Lo stesso Di Maio, quando non era ancora al governo, ha sbandierato urbi et orbi la sua visione su svariati argomenti spinosi. Ad esempio, nel 2017, ha dichiarato che: “Se faccio una legge per il condono a Ischia mi iscrivo al Pd.” Adesso il condono per Ischia è arrivato, insieme a quello con il nome camuffato “pace fiscale”, e il vicepresidente del Consiglio non si è ancora visto dalle parti del Nazareno. Potrebbe essere una soluzione in vista delle dimissioni del segretario Martina, qualora gli elettori di centrosinistra volessero provare il brivido del nemico in casa o del guilty pleasure.
Che sia Tap, Ilva, Ischia o un condono, il M5S arranca e si contorce su se stesso, alla ricerca di una posizione politica che non ha mai avuto.
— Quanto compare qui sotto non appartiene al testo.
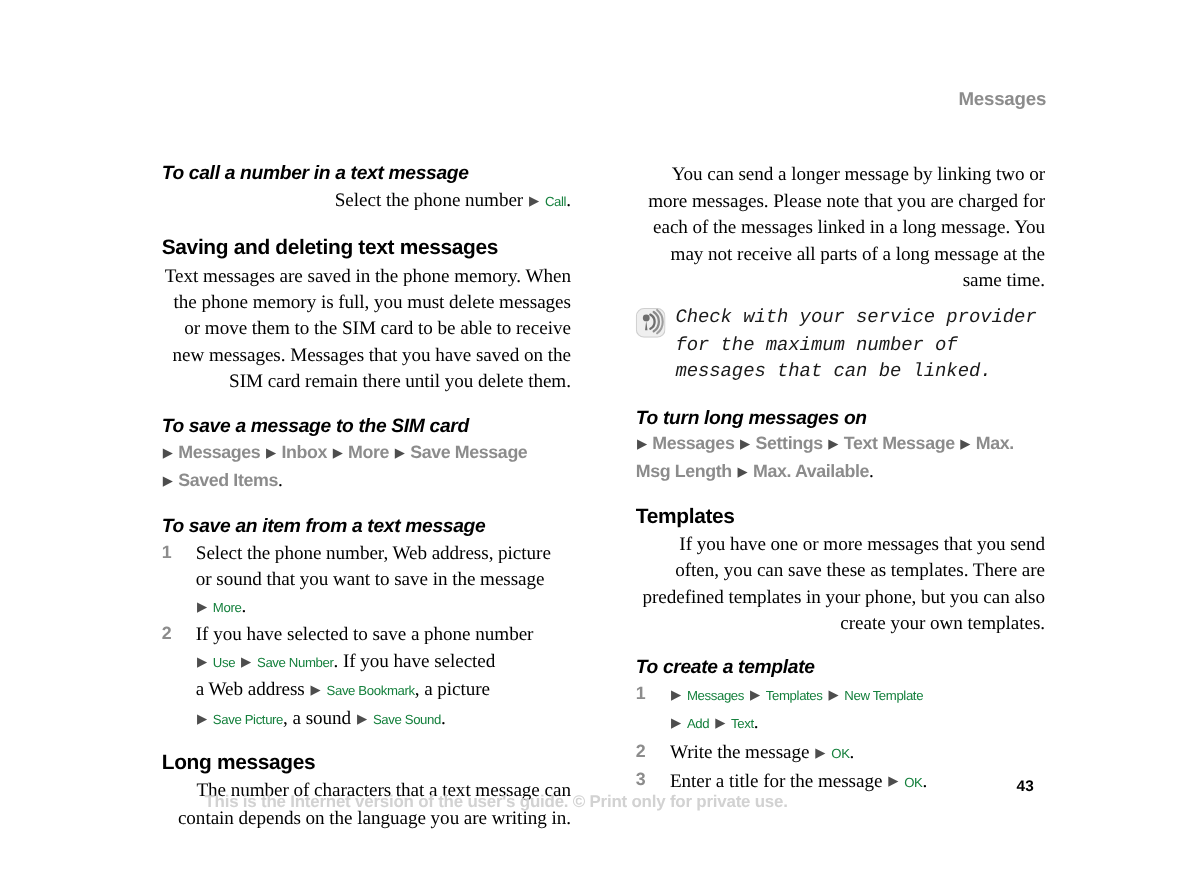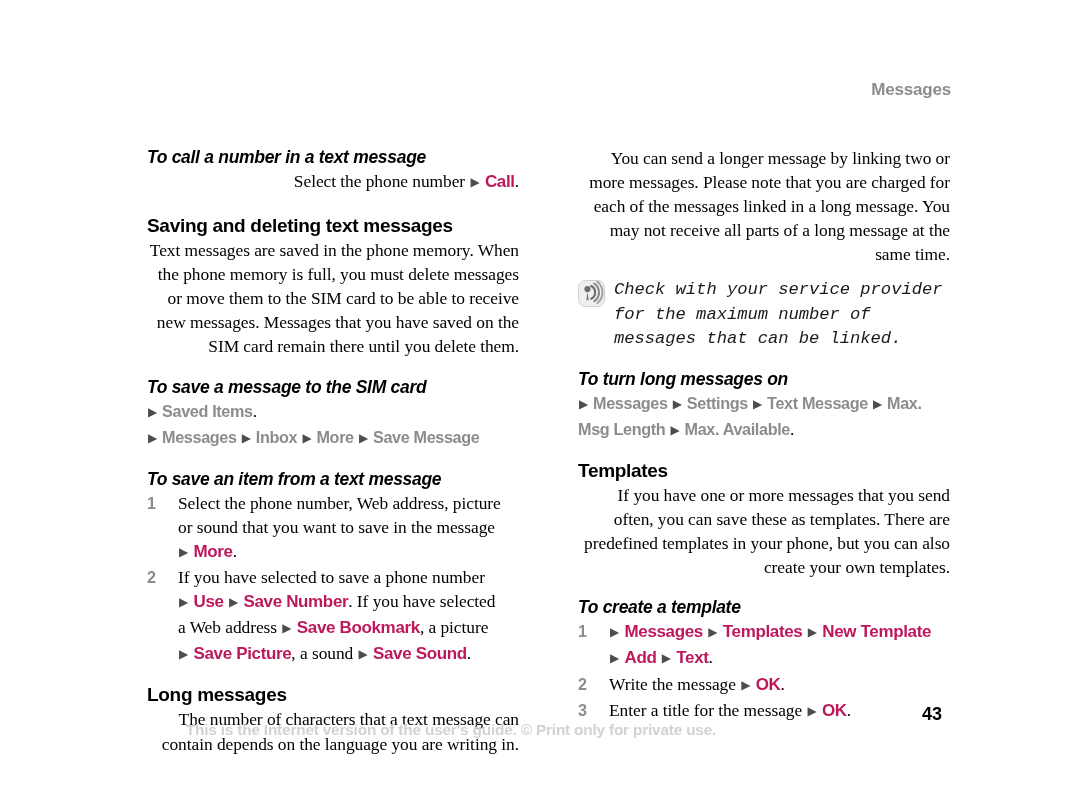"Call" .mi { color: #be185d -> #15803d; font-size: 17px -> 12px; font-weight: bold -> normal }
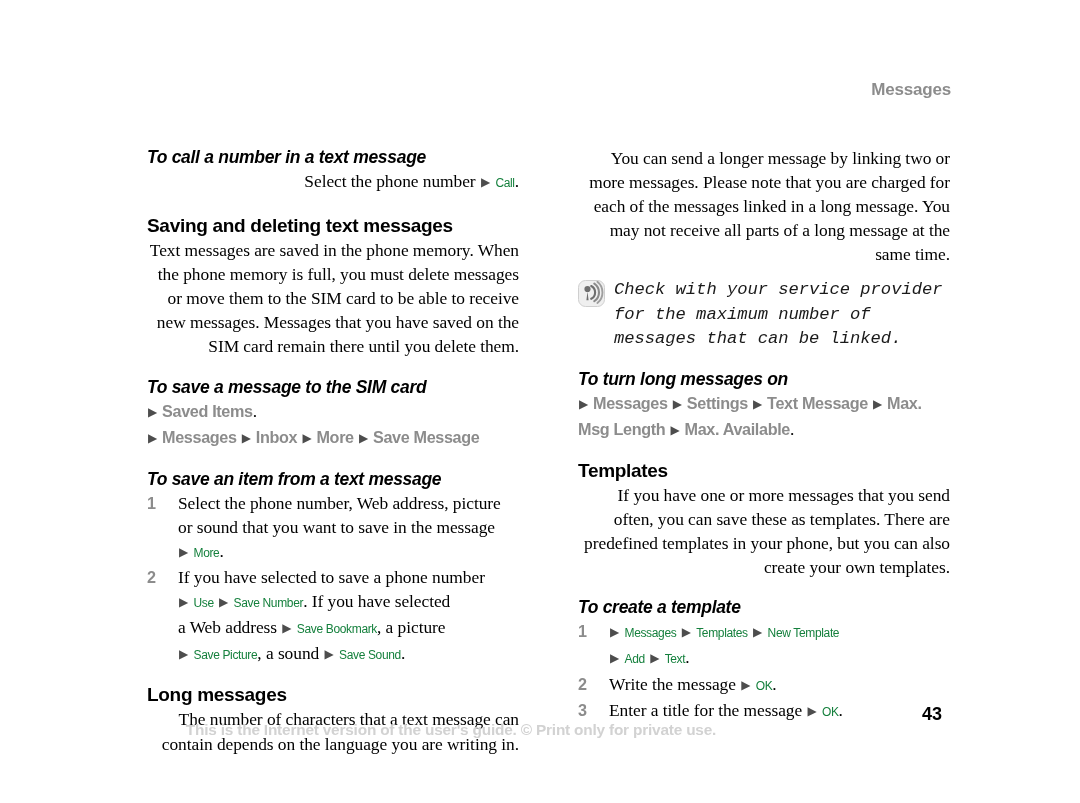"▶ Saved Items." p.menupath { order: before "▶ Messages ▶ Inbox ▶" -> after "▶ Messages ▶ Inbox ▶" }
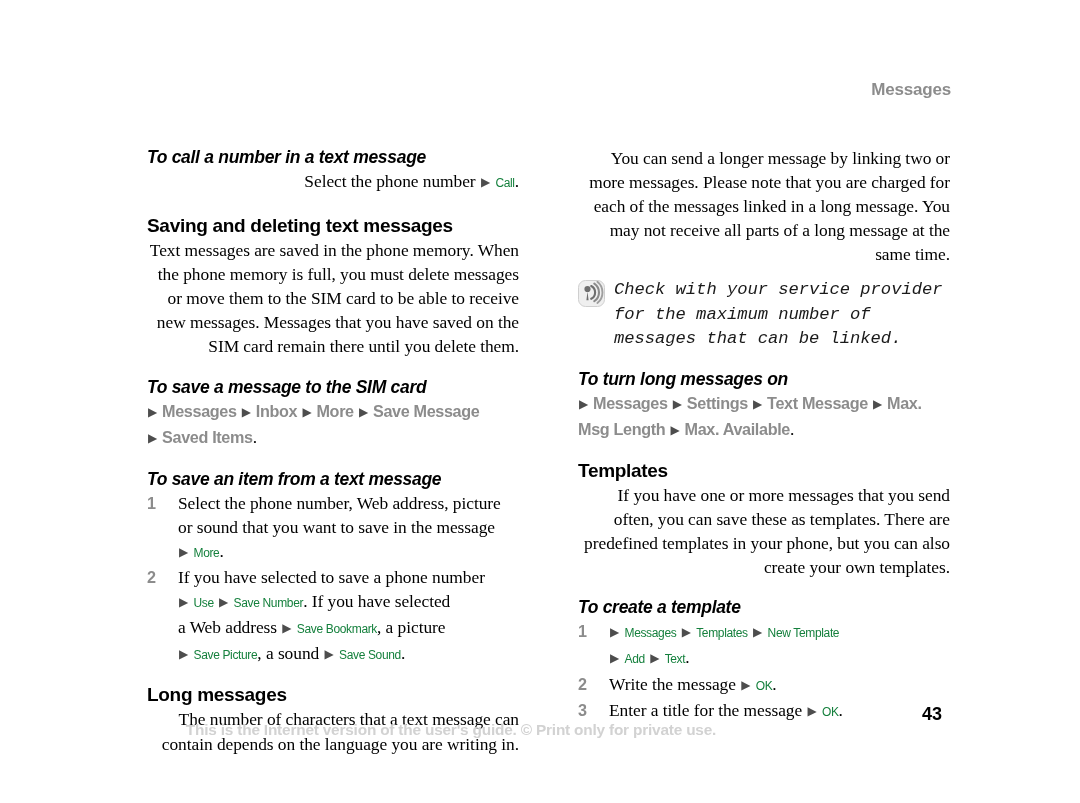"43" .footer-page { font-size: 18px -> 14px }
Quella all’opposizione era la proiezione di un mal di pancia comune, non un ideale.
Le incongruenze dei grillini, ormai alla luce del sole, non solo stanno causando una moria di preferenze, come dimostrano i sondaggi – e la Lega ringrazia; è il primo sintomo visibile di un’implosione già in atto. Il M5S verrà cannibalizzato dalla sua stessa base, e le promesse del passato gli si ritorceranno contro, dalla prima all’ultima. Perché la politica è una cosa seria, non si riduce al mantra “E allora gli altri?”, e soprattutto i cittadini non sono un branco di smidollati senza capacità di critica e autonomia di pensiero. Speriamo.